Tungsteno
«Tungsteno» è un romanzo di fatti, diviso in azioni e scene di sapore teatrale, dimostrativo. Ma non è una fredda spiegazione didattica del funzionamento del mondo e del capitalismo e colonialismo, è il caldo grido di rivolta di un poeta che mette la sua arte a servizio di un’idea e di un progetto, ma prima di tutto a servizio della sua gente, dei suoi «analfabeti». Goffredo Fofi
Nel Perù di inizio Novecento, l’impresa statunitense Mining Society acquista le miniere di tungsteno della zona di Cuzco, creando un giro d’affari inconsueto per gli abitanti del luogo. Ma l’arrivo dei gringos equivale a un’invasione nelle terre ancestrali degli indigeni, e nelle loro vite. Ben presto il lavoro in miniera si trasforma in schiavitù.
Il lettore non può restare indifferente all’esplicito atto di denuncia contenuto nel romanzo; è costretto a prendere una posizione, come fa l’agrimensore Leónidas Benites, uno dei protagonisti. Con un linguaggio diretto ed estremamente visuale, Vallejo intreccia una narrazione che è prima di tutto politica, ancora attuale a più di ottant’anni dalla sua prima pubblicazione: una riscoperta necessaria.
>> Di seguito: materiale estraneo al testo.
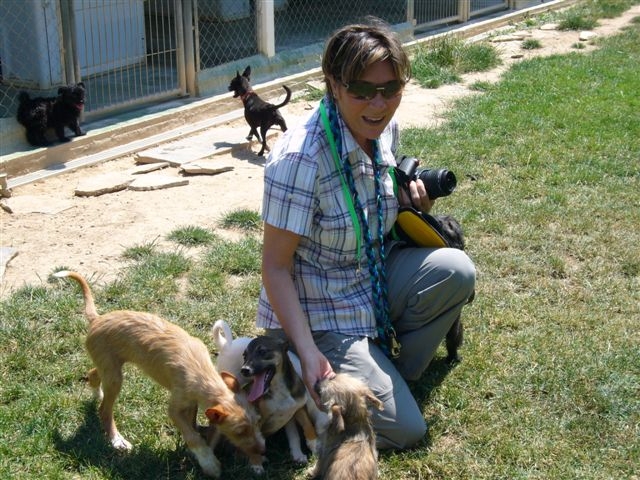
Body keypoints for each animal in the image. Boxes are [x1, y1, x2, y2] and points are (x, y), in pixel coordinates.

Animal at [54, 271, 265, 478]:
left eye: (258, 422)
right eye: (239, 432)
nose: (262, 452)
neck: (202, 373)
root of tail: (97, 319)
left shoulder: (191, 403)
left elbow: (192, 425)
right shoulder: (174, 409)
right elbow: (192, 436)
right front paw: (209, 463)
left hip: (110, 368)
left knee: (93, 374)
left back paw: (96, 392)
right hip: (115, 377)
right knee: (104, 411)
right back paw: (117, 440)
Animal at [212, 320, 325, 465]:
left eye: (263, 352)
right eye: (245, 356)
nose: (245, 369)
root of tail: (226, 345)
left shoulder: (293, 411)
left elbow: (297, 432)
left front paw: (300, 453)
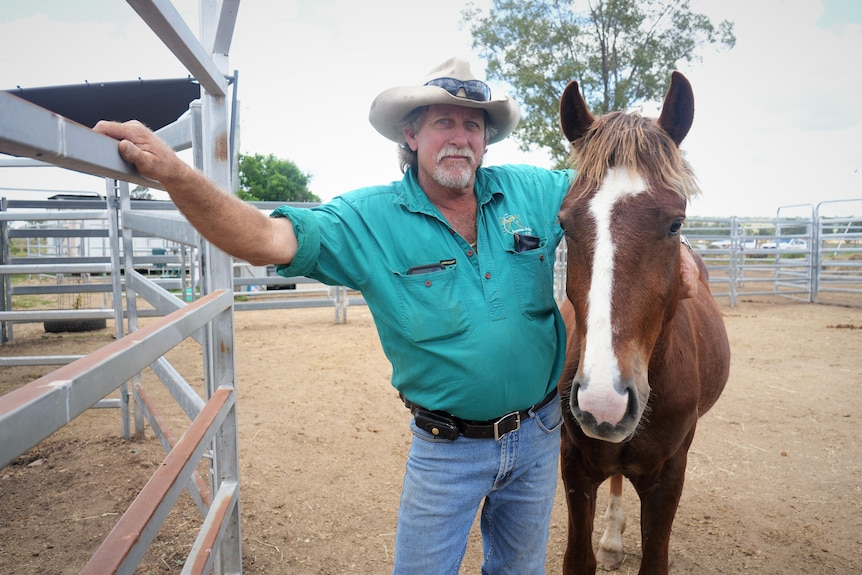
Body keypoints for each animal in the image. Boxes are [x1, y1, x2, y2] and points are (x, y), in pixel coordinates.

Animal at [556, 73, 732, 575]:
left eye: (675, 223)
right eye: (565, 224)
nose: (603, 401)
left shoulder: (668, 477)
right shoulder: (575, 466)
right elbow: (578, 559)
In generale, Leónidas Benites non era molto amato a Quivilca. Perché? Per il suo stile di vita? Per il suo moralismo? Per la sua mancanza d’energia? Per la sua scontrosità e sfiducia nel prossimo? L’unica persona vicina all’agrimensore e disposta a mostrargli un po’ d’affetto era la madre di un tornitore, mezza sorda e già avanti negli anni.